The city highlighted misleading advertising in its July 15 news release and featured a victim of the practice, consumer Karinie Olivero.

Olivero saw a 2017 Jeep four-wheel-drive Grand Cherokee advertised by Brooklyn Mitsubishi on CarGurus for $27,994 and sought to buy the vehicle at that price, putting $10,000 down in June 2018, according to the agency. The dealership “rushed” her through documents and ultimately charged her $36,585 for the Grand Cherokee, the city alleged. When Olivero complained, she was told she didn’t qualify for that sale price because of her credit, the city said.

“I wanted to buy a car to provide a better life for myself and my family,” Olivero said in a statement. “But these dealerships preyed on consumers like me with false and misleading information, and they failed to notify me of my rights under the law.”

Brooklyn Mitsubishi’s admission to a single count of deceptive trade practices acknowledged more than a thousand instances of false and misleading prices, more than 3,000 false declarations it didn’t charge dealership fees, and more than 2,700 examples of advertising financing approval as guaranteed when it wasn’t.
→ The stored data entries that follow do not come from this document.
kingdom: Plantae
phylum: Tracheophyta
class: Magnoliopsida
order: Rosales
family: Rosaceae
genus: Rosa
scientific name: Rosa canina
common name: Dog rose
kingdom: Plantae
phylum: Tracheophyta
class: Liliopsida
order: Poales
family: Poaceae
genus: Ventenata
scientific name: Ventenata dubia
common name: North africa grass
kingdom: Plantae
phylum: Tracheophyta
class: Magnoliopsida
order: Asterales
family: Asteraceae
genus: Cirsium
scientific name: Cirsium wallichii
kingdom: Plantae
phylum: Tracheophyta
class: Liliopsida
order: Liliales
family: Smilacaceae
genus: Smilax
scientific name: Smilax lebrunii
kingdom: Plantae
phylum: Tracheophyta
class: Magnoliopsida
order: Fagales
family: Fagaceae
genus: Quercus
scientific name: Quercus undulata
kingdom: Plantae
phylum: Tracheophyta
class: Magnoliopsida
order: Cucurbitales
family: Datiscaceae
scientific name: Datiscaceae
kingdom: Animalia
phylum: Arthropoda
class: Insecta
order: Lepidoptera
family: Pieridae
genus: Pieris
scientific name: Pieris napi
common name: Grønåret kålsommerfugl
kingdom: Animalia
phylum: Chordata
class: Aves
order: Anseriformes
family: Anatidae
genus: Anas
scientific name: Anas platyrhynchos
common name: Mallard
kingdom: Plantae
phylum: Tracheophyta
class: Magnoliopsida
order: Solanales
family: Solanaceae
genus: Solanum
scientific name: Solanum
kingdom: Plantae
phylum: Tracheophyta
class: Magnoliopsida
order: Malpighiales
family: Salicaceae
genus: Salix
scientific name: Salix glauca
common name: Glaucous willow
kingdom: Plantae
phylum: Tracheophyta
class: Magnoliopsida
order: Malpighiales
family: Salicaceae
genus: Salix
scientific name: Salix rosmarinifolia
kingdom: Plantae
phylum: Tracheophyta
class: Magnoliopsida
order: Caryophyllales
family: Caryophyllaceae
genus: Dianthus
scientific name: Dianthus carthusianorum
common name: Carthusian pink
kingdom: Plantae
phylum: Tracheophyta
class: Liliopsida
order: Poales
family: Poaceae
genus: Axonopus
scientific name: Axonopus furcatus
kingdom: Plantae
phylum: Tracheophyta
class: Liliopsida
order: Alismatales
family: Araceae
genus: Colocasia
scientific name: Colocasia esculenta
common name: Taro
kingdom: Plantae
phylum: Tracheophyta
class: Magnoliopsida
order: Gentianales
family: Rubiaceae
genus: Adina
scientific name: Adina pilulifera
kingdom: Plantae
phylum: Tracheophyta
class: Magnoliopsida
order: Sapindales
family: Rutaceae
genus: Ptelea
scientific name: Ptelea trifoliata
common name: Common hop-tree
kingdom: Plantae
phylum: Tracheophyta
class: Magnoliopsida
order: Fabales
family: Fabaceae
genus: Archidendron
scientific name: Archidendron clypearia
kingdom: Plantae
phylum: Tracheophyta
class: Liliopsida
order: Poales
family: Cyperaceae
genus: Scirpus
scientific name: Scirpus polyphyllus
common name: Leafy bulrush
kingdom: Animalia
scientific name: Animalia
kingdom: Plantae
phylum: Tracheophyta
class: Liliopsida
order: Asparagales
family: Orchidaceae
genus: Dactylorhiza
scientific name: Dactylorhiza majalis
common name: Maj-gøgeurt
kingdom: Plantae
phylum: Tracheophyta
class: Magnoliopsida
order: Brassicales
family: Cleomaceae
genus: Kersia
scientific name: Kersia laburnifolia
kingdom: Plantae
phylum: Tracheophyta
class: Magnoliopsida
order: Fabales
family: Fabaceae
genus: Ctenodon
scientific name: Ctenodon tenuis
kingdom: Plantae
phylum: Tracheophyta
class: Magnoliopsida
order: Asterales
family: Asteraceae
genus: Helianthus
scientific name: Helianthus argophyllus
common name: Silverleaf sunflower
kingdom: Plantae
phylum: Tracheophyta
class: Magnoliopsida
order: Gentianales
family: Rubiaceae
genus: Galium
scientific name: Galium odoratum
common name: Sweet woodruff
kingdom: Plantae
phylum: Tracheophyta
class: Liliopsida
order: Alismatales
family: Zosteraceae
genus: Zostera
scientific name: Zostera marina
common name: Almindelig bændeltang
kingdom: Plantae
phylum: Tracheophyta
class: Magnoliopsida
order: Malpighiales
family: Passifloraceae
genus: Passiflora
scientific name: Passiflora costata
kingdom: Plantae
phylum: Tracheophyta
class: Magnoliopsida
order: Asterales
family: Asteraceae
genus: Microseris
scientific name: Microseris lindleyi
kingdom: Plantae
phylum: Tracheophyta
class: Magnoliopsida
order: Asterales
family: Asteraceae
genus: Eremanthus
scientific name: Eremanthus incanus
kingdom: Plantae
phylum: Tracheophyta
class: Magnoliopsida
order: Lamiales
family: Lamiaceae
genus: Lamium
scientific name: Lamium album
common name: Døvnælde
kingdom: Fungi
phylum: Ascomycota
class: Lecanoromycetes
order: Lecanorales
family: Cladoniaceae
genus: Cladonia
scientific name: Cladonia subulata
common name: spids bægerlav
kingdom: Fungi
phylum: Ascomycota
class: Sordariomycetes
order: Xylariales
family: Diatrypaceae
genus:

The petition shows a New York City dealer can rack up deceptive trade practice violations easily for advertising. For example, every misleading price displayed on an individual dealership or third-party listing website counted as a separate violation, according to the city. Every day each of five YouTube videos existed on the Brooklyn Mitsubishi YouTube channel proclaiming a lack of dealership fees constituted a separate violation, the city said. Some of these were knowing violations, committed after the department alerted the dealership about advertising it found deceptive, the city said.